> AZIONE RICHIESTA 1
Quali incarichi ricopre Tommaso Bori secondo l'articolo sulle elezioni regionali in Umbria?
> AZIONE RICHIESTA 2
Prosegui l'articolo sulle elezioni regionali in Umbria dopo la sua ultima frase.

> SEZIONE DEL DOCUMENTO
# # # # # # #

Tesei e la Destra: Priorità a Poltrone, Non alle Elezioni
PERUGIA, 16 settembre 2024 – Il consigliere regionale e segretario del Partito Democratico, Tommaso Bori, ha espresso dure critiche nei confronti della gestione politica attuale riguardo alla fissazione della data delle elezioni regionali. Bori accusa la destra di governo di subordinare le proprie funzioni amministrative a interessi politici ed elettorali, sottolineando che la continua procrastinazione della data elettorale potrebbe rivelarsi controproducente.
Bori osserva che, nonostante Tesei e i suoi alleati abbiano trovato il tempo per stabilire alleanze di potere e distribuzione di incarichi, non sono riusciti a garantire la trasparenza necessaria fissando la data delle elezioni regionali. La mancanza di chiarezza su quando i cittadini saranno chiamati alle urne è, secondo Bori, un segno di arroganza e mancanza di rispetto verso gli elettori dell’Umbria.

# # # # # # #

> ESTRATTI DEI DATI

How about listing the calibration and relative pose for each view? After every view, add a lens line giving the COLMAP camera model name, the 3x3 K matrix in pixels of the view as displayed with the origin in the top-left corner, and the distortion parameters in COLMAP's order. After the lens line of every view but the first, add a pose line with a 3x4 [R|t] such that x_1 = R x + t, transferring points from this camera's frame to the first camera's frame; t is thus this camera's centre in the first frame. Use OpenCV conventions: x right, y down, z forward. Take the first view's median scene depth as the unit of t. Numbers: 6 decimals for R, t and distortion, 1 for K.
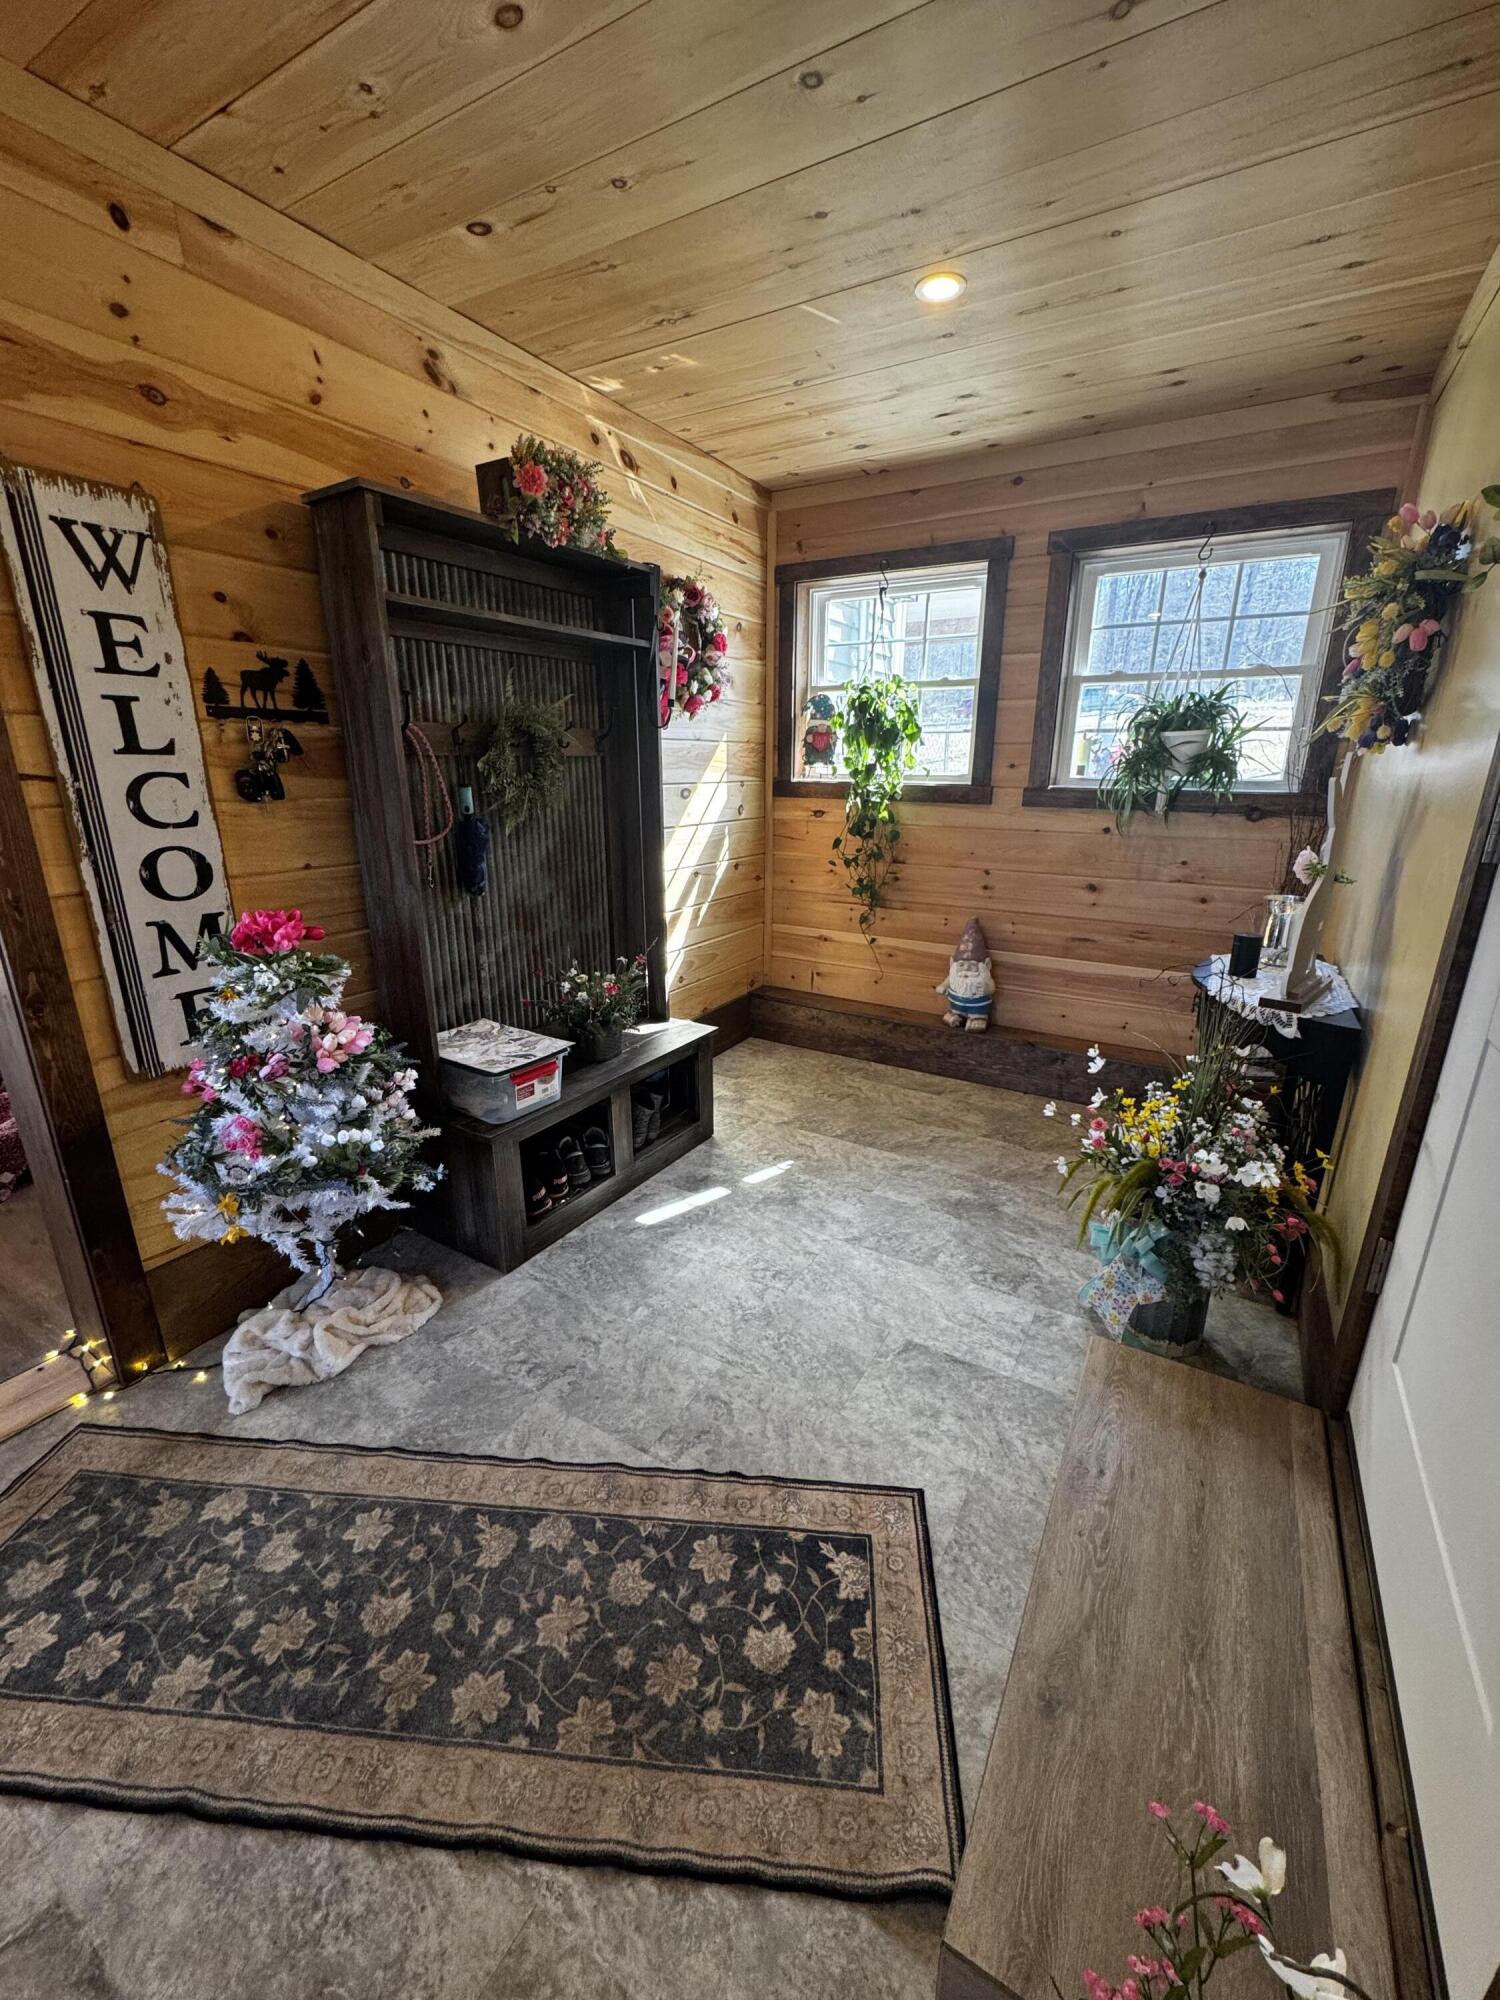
lens RADIAL K [[794.5, 0, 749.3], [0, 794.5, 1002.1], [0, 0, 1]] dist [-0.002451, -0.000345]
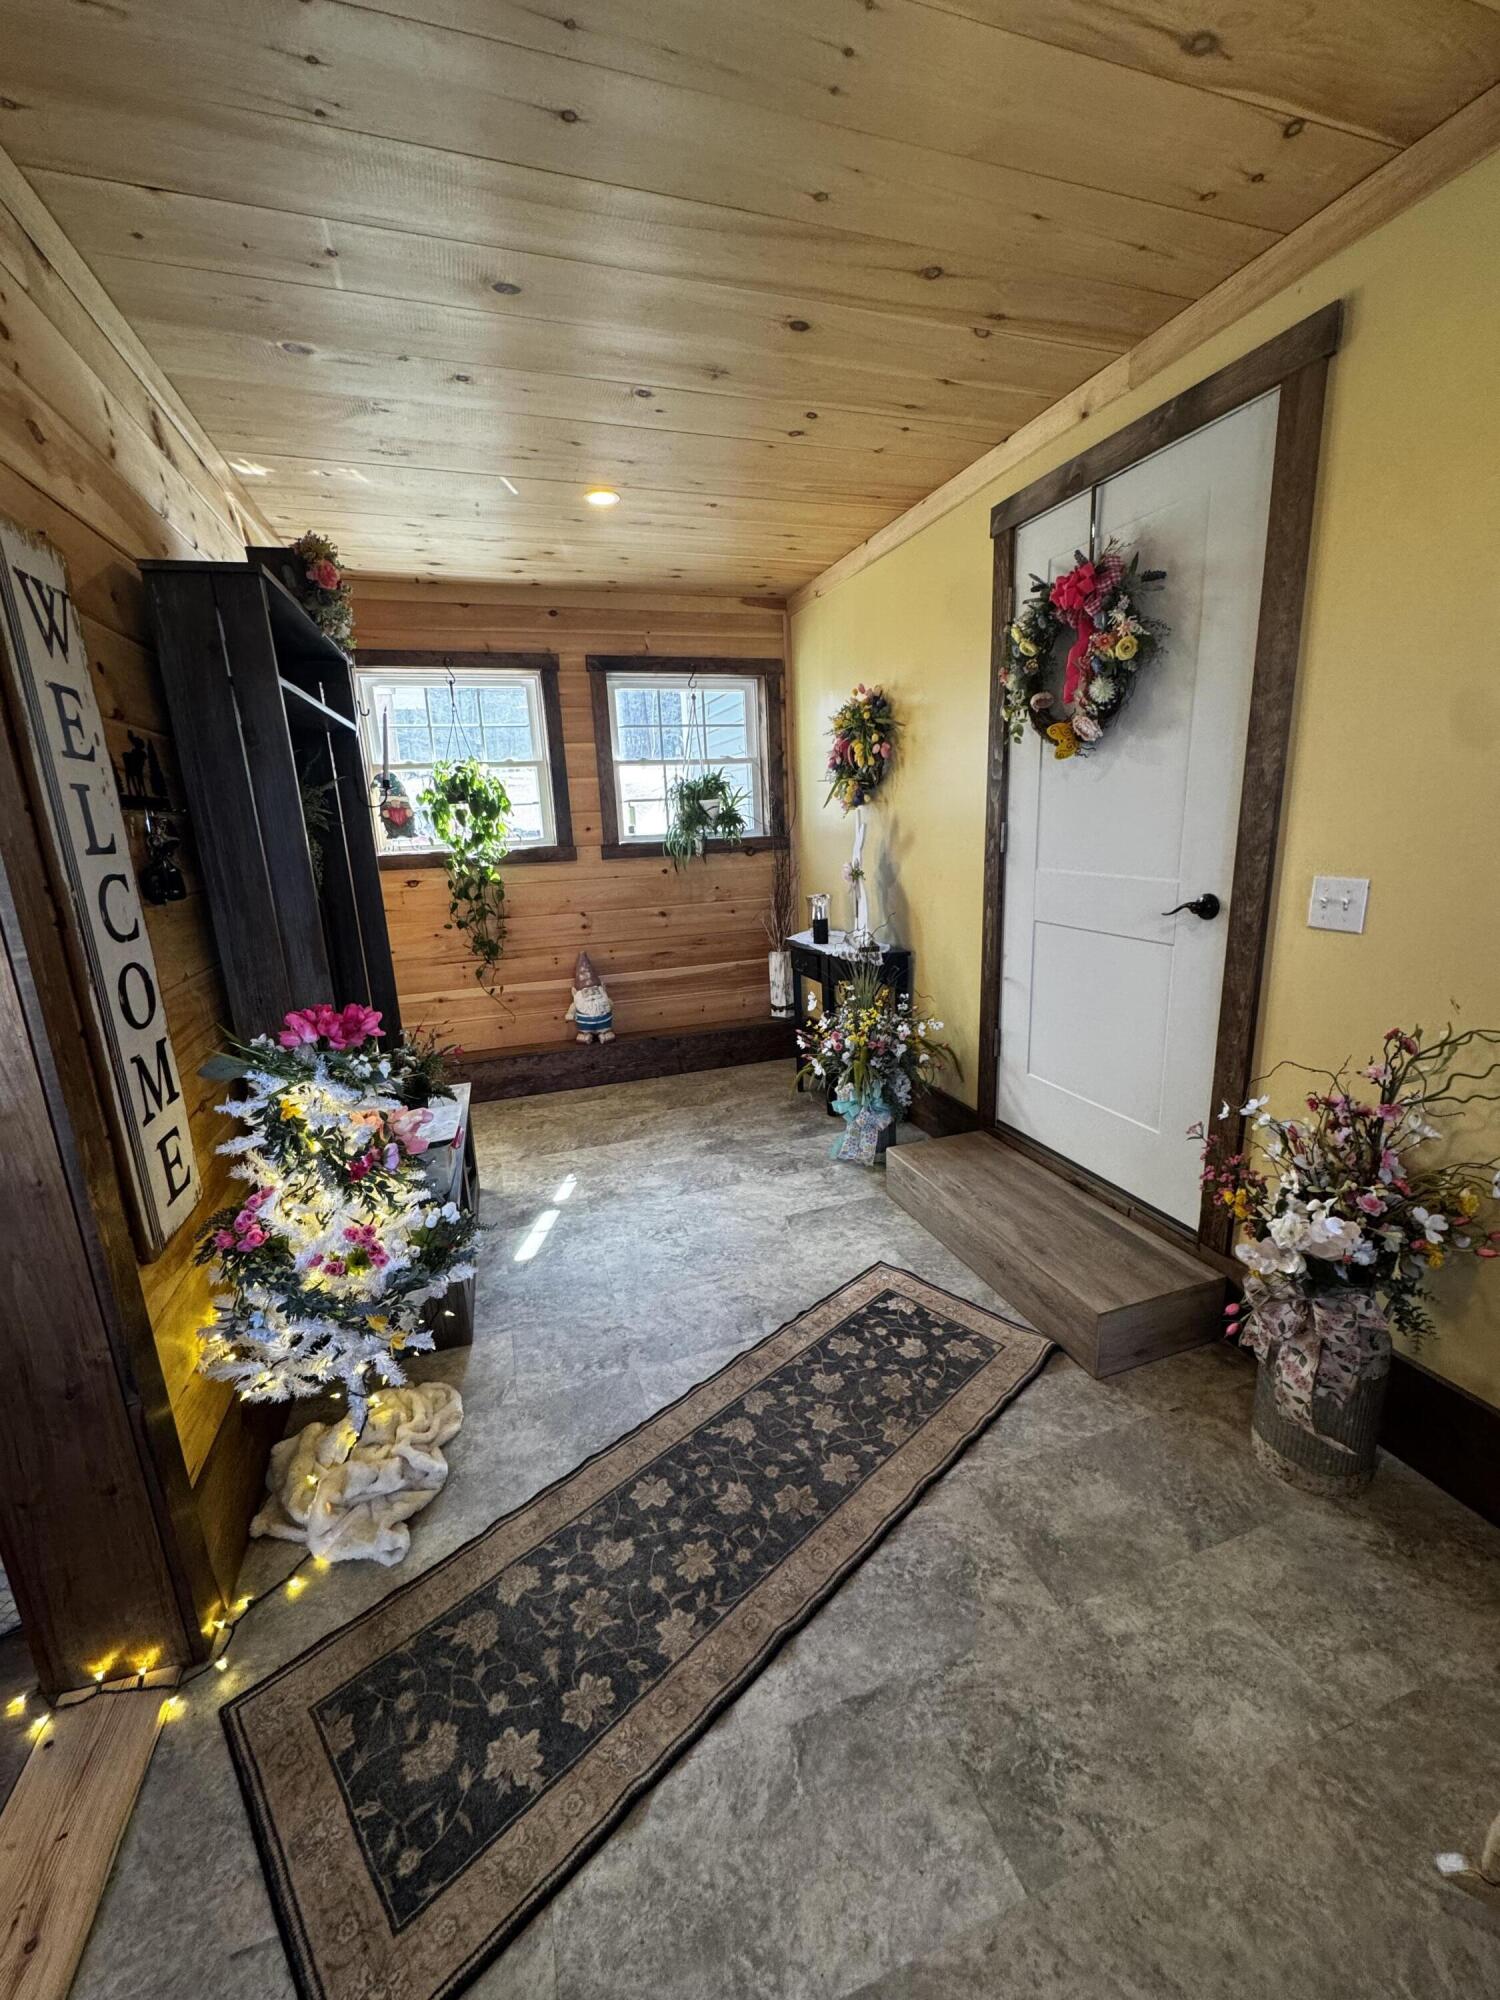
lens RADIAL K [[794.5, 0, 752.3], [0, 794.5, 1002.7], [0, 0, 1]] dist [-0.002451, -0.000345]
pose [[0.650160, -0.206839, 0.731101, -0.625034], [0.263423, 0.963914, 0.038447, -0.013883], [-0.712671, 0.167592, 0.681185, -0.002456]]
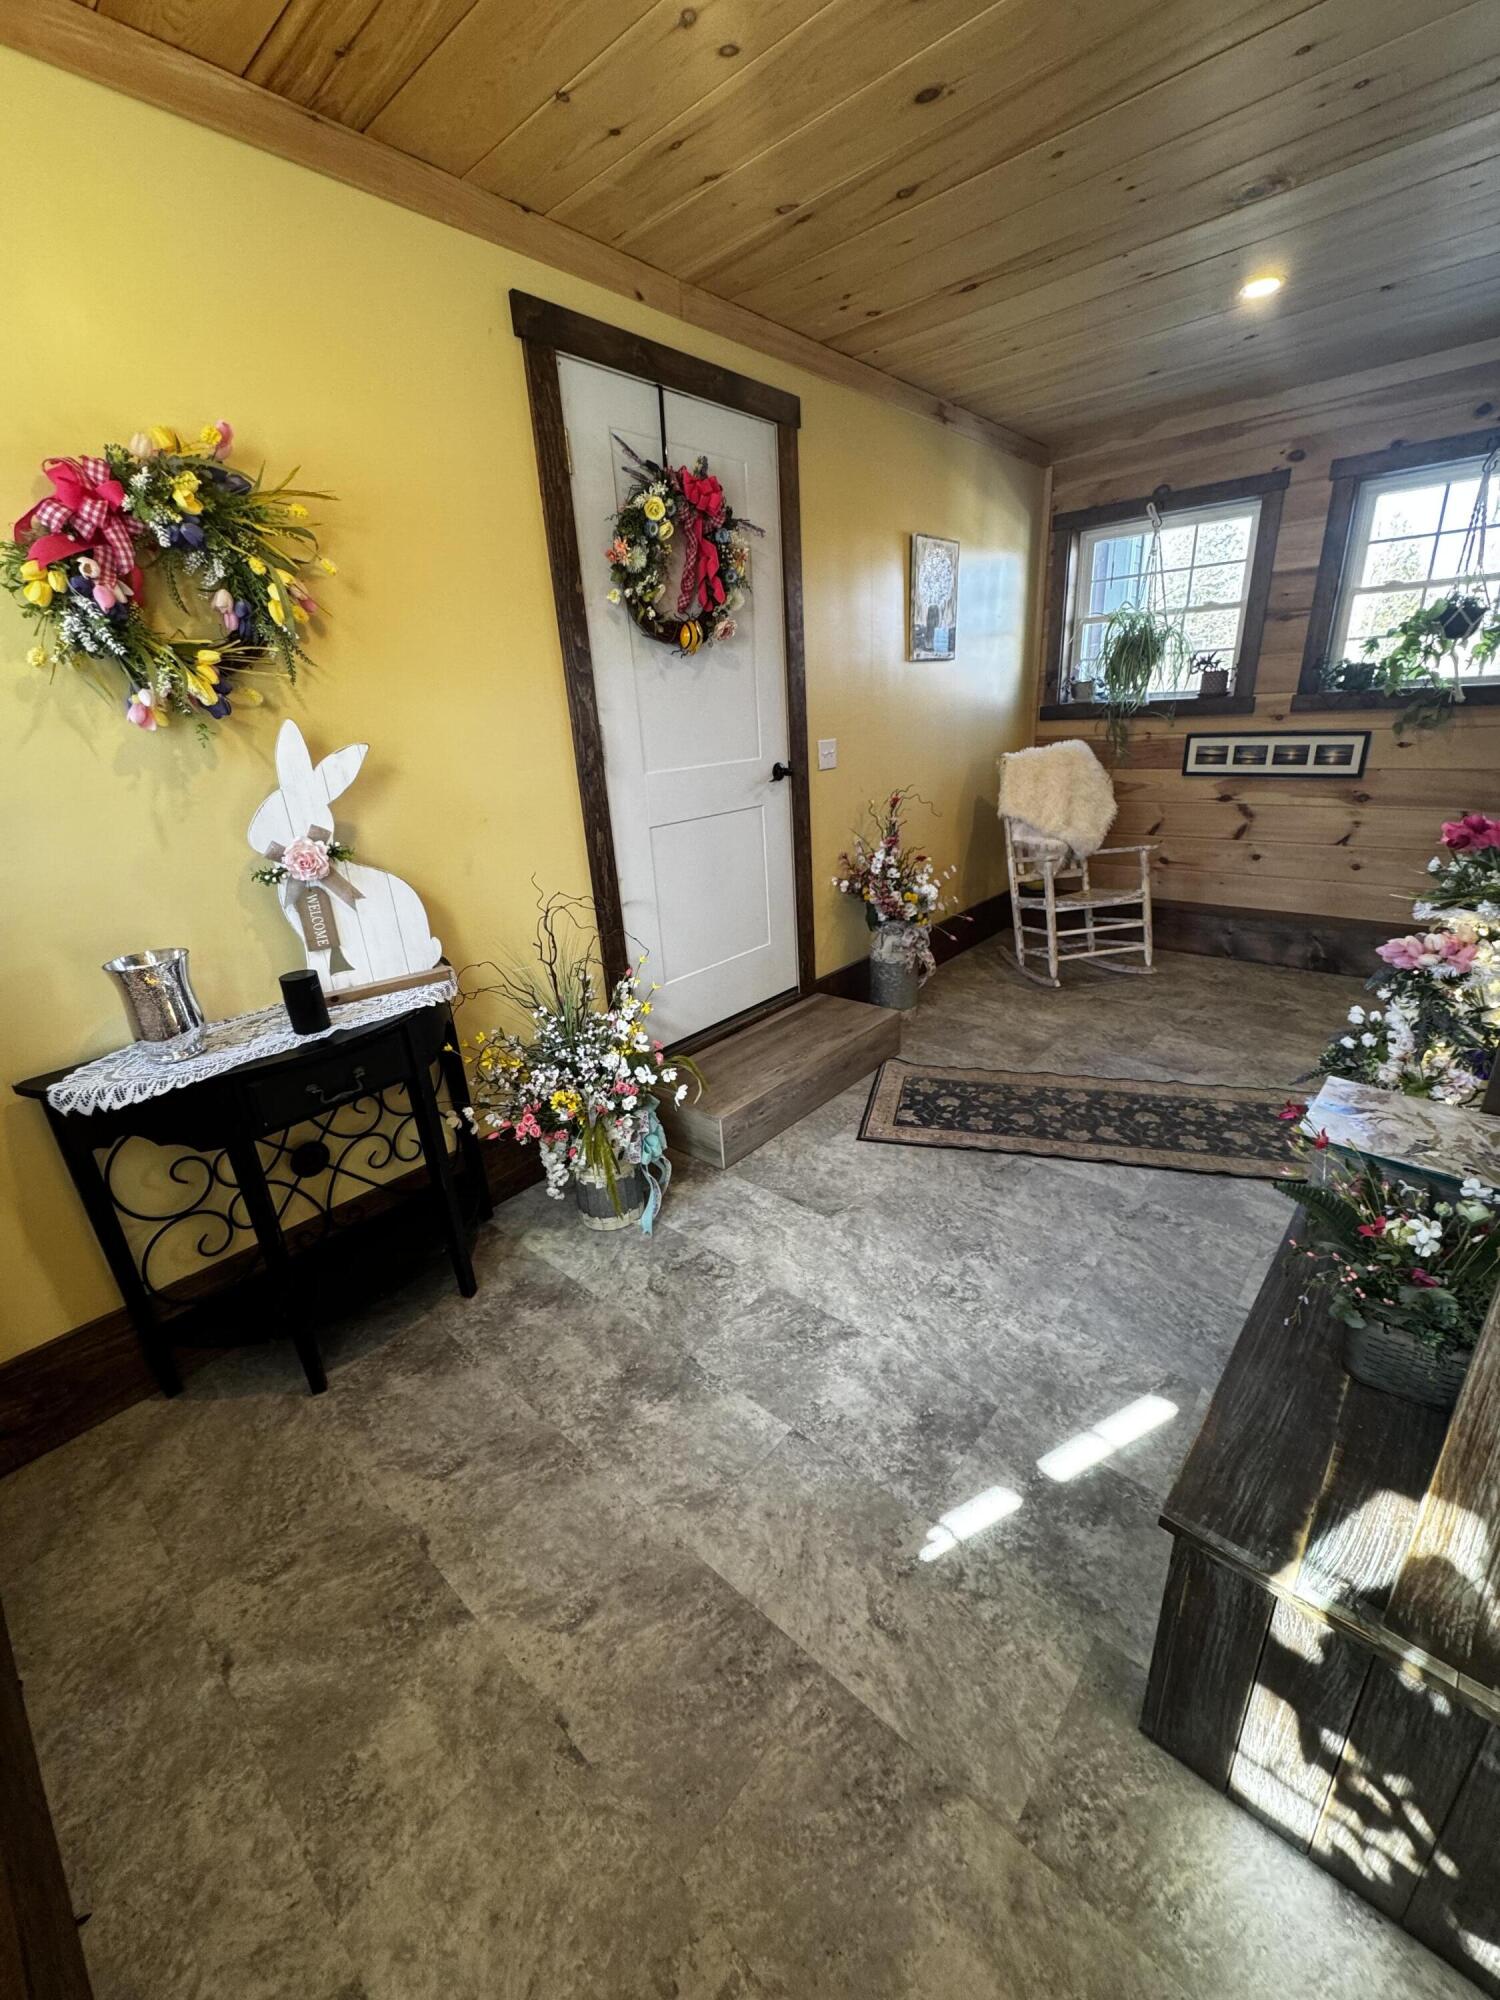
lens RADIAL K [[794.5, 0, 748.6], [0, 794.5, 1001.5], [0, 0, 1]] dist [-0.002451, -0.000345]
pose [[-0.982149, -0.014691, 0.187530, 0.080574], [0.103622, 0.789784, 0.604569, -0.402574], [-0.156990, 0.613209, -0.774163, 1.319640]]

# # # # # # #

> SPAZIO RISPOSTA 1
È consigliere regionale e segretario del Partito Democratico.

> SPAZIO RISPOSTA 2
Il consigliere del PD evidenzia che ci troviamo di fronte a un ennesimo ritardo nella determinazione della data elettorale. Questa situazione, secondo Bori, riflette una combinazione di supponenza e inadeguatezza da parte della destra, che non può continuare a ignorare le richieste di chiarezza dei cittadini. La procrastinazione della data elettorale è diventata oggetto di scherno e ironia, con Bori che definisce l’idea di votare vicino alle festività natalizie come grottesca.
Bori conclude affermando che le elezioni non dovrebbero essere gestite come un gioco politico né le istituzioni utilizzate per calcoli personali o di parte. La democrazia richiede rispetto e trasparenza, qualità che secondo Bori sono state trascurate dalla Tesei e dalla destra. Gli umbri meritano lo stesso rispetto mostrato ad altri cittadini, come quelli dell’Emilia Romagna e della Liguria.
Concludendo, Bori chiede un definitivo superamento delle incertezze e un atto di responsabilità da parte dei dirigenti regionali.